PROMPT: The count of lines with the string "index" in the material is all that should be returned.

DATA FOR PROCESSING:
********************
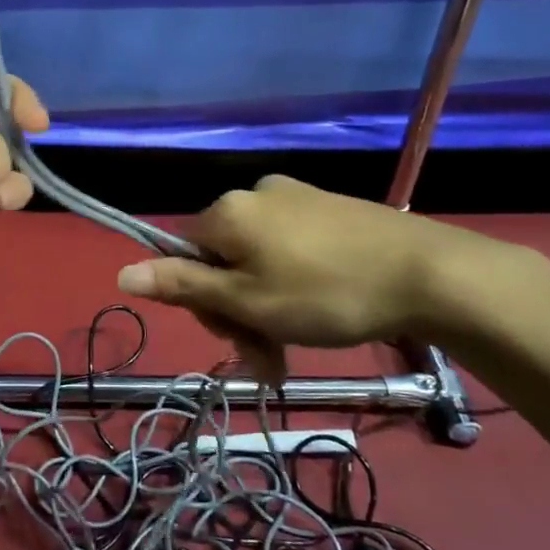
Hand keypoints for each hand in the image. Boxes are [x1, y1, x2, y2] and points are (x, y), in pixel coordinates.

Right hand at [115, 175, 526, 350]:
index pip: (183, 256)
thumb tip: (121, 271)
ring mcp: (295, 198)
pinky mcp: (328, 208)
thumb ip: (184, 287)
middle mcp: (254, 194)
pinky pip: (290, 247)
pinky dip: (293, 283)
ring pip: (257, 258)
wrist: (428, 273)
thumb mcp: (248, 302)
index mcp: (226, 212)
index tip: (236, 338)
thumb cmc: (325, 293)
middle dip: (237, 309)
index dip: (201, 302)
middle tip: (271, 355)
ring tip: (294, 347)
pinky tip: (321, 310)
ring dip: (265, 304)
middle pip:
********************
EXPECTED ANSWER: 4